#### WRITTEN TASK:
Please update the records below by replacing every "Paraguay" with "Uruguay" and leaving everything else unchanged. Leave the pictures out of your answer.

====== SUPPLIED MATERIAL

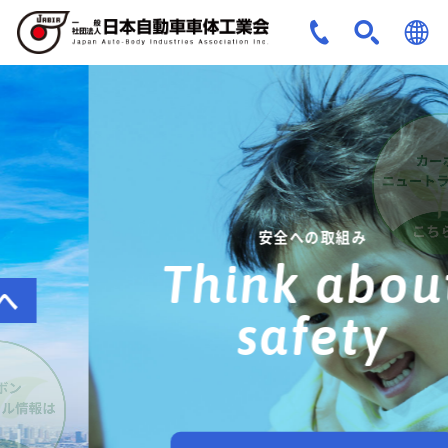
JPN
ENG
安全への取組み
Think about
safety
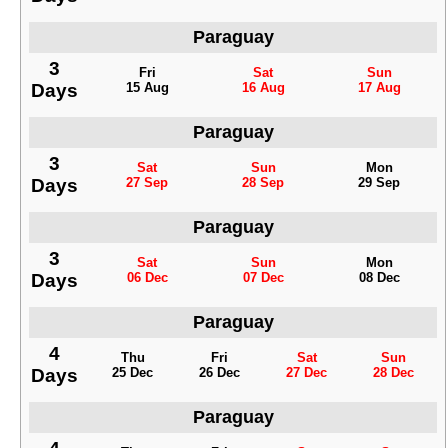
Paraguay
3
Fri
Sat
Sun
Days
15 Aug
16 Aug
17 Aug
Paraguay
3
Sat
Sun
Mon
Days
27 Sep
28 Sep
29 Sep
Paraguay
3
Sat
Sun
Mon
Days
06 Dec
07 Dec
08 Dec
Paraguay
4
Thu
Fri
Sat
Sun
Days
25 Dec
26 Dec
27 Dec
28 Dec
Paraguay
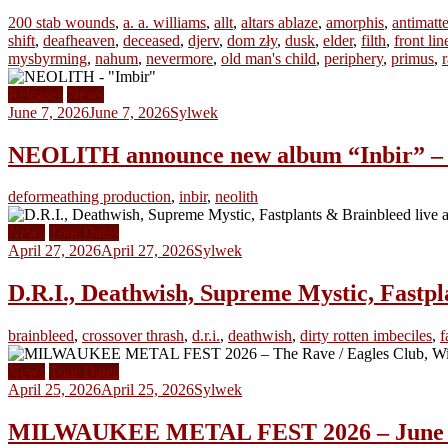
200 stab wounds
,
a. a. williams
,
allt
,
altars ablaze
,
amorphis
,
antimatte
shift
,
deafheaven
,
deceased
,
djerv
,
dom zły
,
dusk
,
elder
,
filth
,
front li
mysbyrming
,
nahum
,
nevermore
,
old man's child
,
periphery
,
primus
,
Releases
News
June 7, 2026
June 7, 2026
Sylwek
NEOLITH announce new album “Inbir” – re
deformeathing production
,
inbir
,
neolith
News
Tour Dates
April 27, 2026
April 27, 2026
Sylwek
D.R.I., Deathwish, Supreme Mystic, Fastpl
brainbleed
,
crossover thrash
,
d.r.i.
,
deathwish
,
dirty rotten imbeciles
,
f
News
Tour Dates
April 25, 2026
April 25, 2026
Sylwek
MILWAUKEE METAL FEST 2026 – June 4–7,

============

#### EXPECTED OUTPUT:
JPN
ENG
安全への取組み
Think about
safety
Uruguay
3
Fri
Sat
Sun
Days
15 Aug
16 Aug
17 Aug
Uruguay
3
Sat
Sun
Mon
Days
27 Sep
28 Sep
29 Sep
Uruguay
3
Sat
Sun
Mon
Days
06 Dec
07 Dec
08 Dec
Uruguay
4
Thu
Fri
Sat
Sun
Days
25 Dec
26 Dec
27 Dec
28 Dec
Uruguay
200 stab wounds
,
a. a. williams
,
allt
,
altars ablaze
,
amorphis
,
antimatte
shift
,
deafheaven
,
deceased
,
djerv
,
dom zły
,
dusk
,
elder
,
filth
,
front li
mysbyrming
,
nahum
,
nevermore
,
old man's child
,
periphery
,
primus
,
Releases
News
June 7, 2026
June 7, 2026
Sylwek
NEOLITH announce new album “Inbir” – re
deformeathing production
,
inbir
,
neolith
News
Tour Dates
April 27, 2026
April 27, 2026
Sylwek
D.R.I., Deathwish, Supreme Mystic, Fastpl
brainbleed
,
crossover thrash
,
d.r.i.
,
deathwish
,
dirty rotten imbeciles
,
f
News
Tour Dates
April 25, 2026
April 25, 2026
Sylwek
MILWAUKEE METAL FEST 2026 – June 4–7,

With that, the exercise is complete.